Песнь крысолова - Фрейм Соня - Страница 37
- Предыдущая
- 37/61
- Следующая
Челюсть мелко дрожит. Да он весь… Ему холодно.
Когда его хватка слабеет, я все же втыкаю в плечо шокер, еще будучи не до конца уверенной в своей силе над ним. Он взвывает и отскакивает от меня, как собака. Конечно, ему неприятно. Но он мог бы мне шею свернуть, а вместо этого бежит. Я надвигаюсь на него, и он отскакивает еще дальше, испуганно скуля.
Оно боится электричества.
Оно его знает.
Каждое движение моей руки с шокером ощущается им так, словно это врожденный инстинкт. Не видя меня, он знает, что я могу причинить ему боль, а главное, понимает как. Так ведет себя тот, кого этим шокером воспитывали.
Любопытно.
– Зверь не сделал ничего плохого, – рычит он. – Зверь не хочет.
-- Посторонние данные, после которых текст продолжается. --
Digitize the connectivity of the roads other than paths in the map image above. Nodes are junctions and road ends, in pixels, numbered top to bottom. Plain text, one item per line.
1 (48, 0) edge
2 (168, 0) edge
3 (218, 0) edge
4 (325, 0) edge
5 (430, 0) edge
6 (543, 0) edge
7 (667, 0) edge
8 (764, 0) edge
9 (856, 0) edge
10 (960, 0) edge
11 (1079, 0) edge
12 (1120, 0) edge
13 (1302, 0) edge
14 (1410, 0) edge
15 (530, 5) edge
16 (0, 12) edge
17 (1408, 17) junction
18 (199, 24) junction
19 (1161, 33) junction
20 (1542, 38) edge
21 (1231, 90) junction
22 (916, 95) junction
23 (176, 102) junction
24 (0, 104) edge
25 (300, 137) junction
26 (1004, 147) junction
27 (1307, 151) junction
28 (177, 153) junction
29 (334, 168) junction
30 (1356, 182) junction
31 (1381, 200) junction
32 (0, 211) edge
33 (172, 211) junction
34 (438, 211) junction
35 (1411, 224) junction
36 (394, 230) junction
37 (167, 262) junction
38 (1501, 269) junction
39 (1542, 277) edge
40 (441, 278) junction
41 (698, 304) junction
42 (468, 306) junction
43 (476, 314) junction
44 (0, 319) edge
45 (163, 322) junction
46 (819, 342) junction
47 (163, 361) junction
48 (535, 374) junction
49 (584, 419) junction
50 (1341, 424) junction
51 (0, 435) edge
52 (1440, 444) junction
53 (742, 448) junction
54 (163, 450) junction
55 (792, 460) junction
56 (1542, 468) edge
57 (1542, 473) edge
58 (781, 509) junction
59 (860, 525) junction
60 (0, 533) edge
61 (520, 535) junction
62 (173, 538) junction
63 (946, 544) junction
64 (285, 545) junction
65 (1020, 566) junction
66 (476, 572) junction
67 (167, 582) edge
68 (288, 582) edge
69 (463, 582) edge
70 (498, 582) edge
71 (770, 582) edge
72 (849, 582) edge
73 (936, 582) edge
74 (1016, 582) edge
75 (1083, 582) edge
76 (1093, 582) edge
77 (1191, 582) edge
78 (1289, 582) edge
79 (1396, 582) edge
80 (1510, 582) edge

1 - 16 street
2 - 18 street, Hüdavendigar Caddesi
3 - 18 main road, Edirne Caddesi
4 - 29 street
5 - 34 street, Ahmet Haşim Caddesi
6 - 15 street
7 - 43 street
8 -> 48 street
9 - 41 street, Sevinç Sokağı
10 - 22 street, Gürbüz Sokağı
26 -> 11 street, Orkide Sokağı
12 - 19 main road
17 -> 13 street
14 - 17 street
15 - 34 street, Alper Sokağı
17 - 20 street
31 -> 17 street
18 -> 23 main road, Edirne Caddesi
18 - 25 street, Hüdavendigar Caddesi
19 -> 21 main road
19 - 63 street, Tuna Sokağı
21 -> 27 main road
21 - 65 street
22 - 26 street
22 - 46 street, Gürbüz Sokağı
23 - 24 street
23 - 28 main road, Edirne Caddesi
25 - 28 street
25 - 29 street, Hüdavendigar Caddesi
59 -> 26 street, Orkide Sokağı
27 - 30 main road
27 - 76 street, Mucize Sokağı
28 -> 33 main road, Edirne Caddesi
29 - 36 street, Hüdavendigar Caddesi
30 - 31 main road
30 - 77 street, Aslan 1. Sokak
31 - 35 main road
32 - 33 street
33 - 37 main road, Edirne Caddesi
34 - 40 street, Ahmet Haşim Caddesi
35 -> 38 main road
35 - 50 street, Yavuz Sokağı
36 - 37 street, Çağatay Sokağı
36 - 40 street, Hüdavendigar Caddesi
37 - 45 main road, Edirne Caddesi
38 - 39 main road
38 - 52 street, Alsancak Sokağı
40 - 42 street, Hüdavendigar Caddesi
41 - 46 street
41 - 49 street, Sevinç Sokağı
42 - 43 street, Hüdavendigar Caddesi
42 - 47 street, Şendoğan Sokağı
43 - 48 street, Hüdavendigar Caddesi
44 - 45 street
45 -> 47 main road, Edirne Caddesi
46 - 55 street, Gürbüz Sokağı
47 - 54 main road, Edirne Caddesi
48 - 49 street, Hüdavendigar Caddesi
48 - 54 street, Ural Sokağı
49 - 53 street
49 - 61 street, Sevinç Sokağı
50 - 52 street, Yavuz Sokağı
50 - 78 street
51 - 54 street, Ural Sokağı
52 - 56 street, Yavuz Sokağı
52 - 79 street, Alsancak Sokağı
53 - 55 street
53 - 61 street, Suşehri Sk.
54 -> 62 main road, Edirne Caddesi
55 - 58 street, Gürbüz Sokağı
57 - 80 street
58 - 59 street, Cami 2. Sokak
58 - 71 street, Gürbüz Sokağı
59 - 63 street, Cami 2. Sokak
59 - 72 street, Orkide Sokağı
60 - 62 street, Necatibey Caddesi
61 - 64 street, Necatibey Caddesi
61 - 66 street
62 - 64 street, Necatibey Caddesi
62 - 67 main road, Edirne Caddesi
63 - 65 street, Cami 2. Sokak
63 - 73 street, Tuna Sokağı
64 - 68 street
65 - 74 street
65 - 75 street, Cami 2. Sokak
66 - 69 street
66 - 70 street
Зверь? Он говорит о себе в третьем лице?
Я почти очарована.
Медленно опускаюсь на корточки и прячу шокер в карман. Накрапывает мелкий дождь, и здесь, на пустыре, мы наконец-то знакомимся по-настоящему.
– Значит, ты – Зверь.
– Я – Зверь, – покорно отвечает он, таращась красными глазищами сквозь меня.
– Очень приятно. Я больше не буду так. Не бойся.
Он застывает. Делает неуверенный шаг вперед, припадая к земле. Затем шаг назад. Кто же так его воспитал? Кто научил бояться?
– Иди сюда, – подзываю я. – Я не сделаю больно, если ты не сделаешь больно мне.
Наконец почти ползком он приближается вплотную. Мы замираем друг против друга. Он тянется шеей, но сдерживает себя. Еще помнит боль.
– Что ты за мной ходишь, Зверь? Что тебе нужно от Санды? – спрашиваю я.
– Так… надо.
– Кто тебя послал?
Молчание. Может, вопрос слишком сложный для него.
– Кто сказал Зверю прийти сюда?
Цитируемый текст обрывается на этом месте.